- **Data excerpts**:
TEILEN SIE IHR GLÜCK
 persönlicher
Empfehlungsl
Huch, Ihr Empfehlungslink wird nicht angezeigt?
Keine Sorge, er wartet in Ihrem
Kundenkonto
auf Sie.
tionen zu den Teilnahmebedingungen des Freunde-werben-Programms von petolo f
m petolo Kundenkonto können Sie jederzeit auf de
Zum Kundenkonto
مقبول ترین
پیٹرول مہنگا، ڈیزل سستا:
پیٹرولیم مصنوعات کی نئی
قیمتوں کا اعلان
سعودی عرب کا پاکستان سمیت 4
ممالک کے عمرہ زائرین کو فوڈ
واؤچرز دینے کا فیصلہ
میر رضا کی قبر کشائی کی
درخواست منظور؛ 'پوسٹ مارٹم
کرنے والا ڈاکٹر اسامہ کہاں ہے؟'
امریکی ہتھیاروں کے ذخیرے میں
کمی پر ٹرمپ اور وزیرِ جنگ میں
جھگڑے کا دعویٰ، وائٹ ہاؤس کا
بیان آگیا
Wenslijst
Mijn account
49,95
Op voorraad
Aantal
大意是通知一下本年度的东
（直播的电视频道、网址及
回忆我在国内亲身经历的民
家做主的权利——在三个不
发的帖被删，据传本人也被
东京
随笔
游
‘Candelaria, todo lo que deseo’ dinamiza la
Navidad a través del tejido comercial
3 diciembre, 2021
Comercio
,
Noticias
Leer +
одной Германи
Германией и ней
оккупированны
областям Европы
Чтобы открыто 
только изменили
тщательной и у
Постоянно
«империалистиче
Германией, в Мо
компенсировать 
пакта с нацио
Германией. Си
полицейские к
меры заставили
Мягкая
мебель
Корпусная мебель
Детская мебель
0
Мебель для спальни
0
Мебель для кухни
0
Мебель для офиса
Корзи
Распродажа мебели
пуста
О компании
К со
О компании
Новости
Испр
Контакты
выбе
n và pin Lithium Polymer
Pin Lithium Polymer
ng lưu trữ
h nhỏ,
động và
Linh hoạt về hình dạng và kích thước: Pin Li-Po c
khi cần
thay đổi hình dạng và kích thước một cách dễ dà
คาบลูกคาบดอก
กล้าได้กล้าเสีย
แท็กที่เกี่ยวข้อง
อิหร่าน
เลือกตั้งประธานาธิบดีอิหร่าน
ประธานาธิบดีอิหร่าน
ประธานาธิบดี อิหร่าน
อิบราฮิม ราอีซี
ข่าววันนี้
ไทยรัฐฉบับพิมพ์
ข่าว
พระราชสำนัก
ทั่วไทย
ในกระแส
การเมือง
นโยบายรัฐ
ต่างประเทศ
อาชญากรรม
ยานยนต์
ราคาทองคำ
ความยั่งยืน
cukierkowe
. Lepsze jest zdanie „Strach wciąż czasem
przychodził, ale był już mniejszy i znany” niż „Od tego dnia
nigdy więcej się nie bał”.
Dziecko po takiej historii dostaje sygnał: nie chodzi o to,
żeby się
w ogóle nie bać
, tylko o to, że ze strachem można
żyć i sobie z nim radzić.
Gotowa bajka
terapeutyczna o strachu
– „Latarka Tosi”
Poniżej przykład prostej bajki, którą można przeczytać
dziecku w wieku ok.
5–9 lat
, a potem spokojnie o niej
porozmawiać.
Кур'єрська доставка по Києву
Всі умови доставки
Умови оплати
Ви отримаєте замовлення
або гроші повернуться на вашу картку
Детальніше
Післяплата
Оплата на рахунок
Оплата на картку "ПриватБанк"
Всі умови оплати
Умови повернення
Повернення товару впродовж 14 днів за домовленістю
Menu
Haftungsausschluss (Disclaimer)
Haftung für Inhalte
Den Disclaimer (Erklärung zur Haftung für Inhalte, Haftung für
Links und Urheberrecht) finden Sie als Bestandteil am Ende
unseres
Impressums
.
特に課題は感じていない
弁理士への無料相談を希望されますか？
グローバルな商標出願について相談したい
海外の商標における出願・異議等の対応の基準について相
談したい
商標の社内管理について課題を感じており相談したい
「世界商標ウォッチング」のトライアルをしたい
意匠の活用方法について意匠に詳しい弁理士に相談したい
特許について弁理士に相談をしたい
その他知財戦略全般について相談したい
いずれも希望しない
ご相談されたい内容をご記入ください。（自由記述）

- **What is expected**: Copy the text of every row above verbatim, keeping each line as it appears.

- **Response for this exercise**:
TEILEN SIE IHR GLÜCK
 persönlicher
Empfehlungsl
Huch, Ihr Empfehlungslink wird nicht angezeigt?
Keine Sorge, er wartet in Ihrem
Kundenkonto
auf Sie.
tionen zu den Teilnahmebedingungen des Freunde-werben-Programms von petolo f
m petolo Kundenkonto können Sie jederzeit auf de
Zum Kundenkonto
مقبول ترین
پیٹرول مہنگا، ڈیزل سستا:
پیٹرولیم مصنوعات کی نئی
قیمتوں کا اعلان
سعودی عرب کا پاکستان سمیت 4
ممالک کے عمرہ زائرین کو فوڈ
واؤچرز دینے کا فیصلہ
میر رضا کی قبر کشائی کی
درخواست منظور؛ 'پوسٹ مارٹم
کرنے والا ڈاکٹر اسامہ کہاں ہے؟'
امریکی ہتھیاروں کے ذخیرے میں
کمی پر ٹرمپ اور وزیرِ جنگ میں
جھگڑے کا دعویٰ، وائٹ ہاؤس کا
بیان آگیا
Wenslijst
Mijn account
49,95
Op voorraad
Aantal
大意是通知一下本年度的东
（直播的电视频道、网址及
回忆我在国内亲身经历的民
家做主的权利——在三个不
发的帖被删，据传本人也被
东京
随笔
游
‘Candelaria, todo lo que deseo’ dinamiza la
Navidad a través del tejido comercial
3 diciembre, 2021
Comercio
,
Noticias
Leer +
одной Германи
Германией и ней
оккупированны
областям Европы
Чтобы открыто 
только изменили
тщательной и у
Постоянно
«империалистиче
Германией, в Мо
компенсировать 
пакта с нацио
Германией. Си
полицейские к
меры заставили
Мягкая
мебель
Корпусная мебель
Детская мебель
0
Мебель для спальни
0
Мебель для кухни
0
Мебель для офиса
Корзи
Распродажа мебели
пуста
О компании
К со
О компании
Новости
Испр
Контакты
выбе
n và pin Lithium Polymer
Pin Lithium Polymer
ng lưu trữ
h nhỏ,
động và
Linh hoạt về hình dạng và kích thước: Pin Li-Po c
khi cần
thay đổi hình dạng và kích thước một cách dễ dà
คาบลูกคาบดอก
กล้าได้กล้าเสีย
แท็กที่เกี่ยวข้อง
อิหร่าน
เลือกตั้งประธานาธิบดีอิหร่าน
ประธานาธิบดีอิหร่าน
ประธานาธิบดี อิหร่าน
อิบราฮิม ราอีซี
ข่าววันนี้
ไทยรัฐฉบับพิมพ์
ข่าว
พระราชสำนัก
ทั่วไทย
ในกระแส
การเมือง
นโยบายรัฐ
ต่างประเทศ
อาชญากรรม
ยานยนต์
ราคาทองคำ
ความยั่งยืน
cukierkowe
. Lepsze jest zdanie „Strach wciąż czasem
przychodził, ale był już mniejszy i znany” niż „Od tego dnia
nigdy więcej się nie bał”.
Dziecko po takiej historii dostaje sygnał: nie chodzi o to,
żeby się
w ogóle nie bać
, tylko o to, że ze strachem można
żyć i sobie z nim radzić.
Gotowa bajka
terapeutyczna o strachu
– „Latarka Tosi”
Poniżej przykład prostej bajki, którą można przeczytać
dziecku w wieku ok.
5–9 lat
, a potem spokojnie o niej
porozmawiać.
Кур'єрська доставка по Києву
Всі умови доставки
Умови оплати
Ви отримаєте замовлення
або гроші повернуться на вашу картку
Детальніше
Післяплата
Оплата на рахунок
Оплата на картку "ПриватБанк"
Всі умови оплати
Умови повернення
Повернення товару впродовж 14 днів за домовленістю
Menu
Haftungsausschluss (Disclaimer)
Haftung für Inhalte
Den Disclaimer (Erklärung zur Haftung für Inhalte, Haftung für
Links und Urheberrecht) finden Sie als Bestandteil am Ende
unseres
Impressums
.
特に課題は感じていない
弁理士への無料相談を希望されますか？
グローバルな商標出願について相談したい
海外の商標における出願・異議等の対応の基準について相
談したい
商標の社内管理について課題を感じており相談したい
「世界商標ウォッチング」のトライアルをしたい
意匠の活用方法について意匠に詳しい弁理士に相談したい
特許について弁理士に相談をしたい
その他知財戦略全般について相談したい
いずれも希望しない
ご相談されたい内容をご記入ください。（自由記述）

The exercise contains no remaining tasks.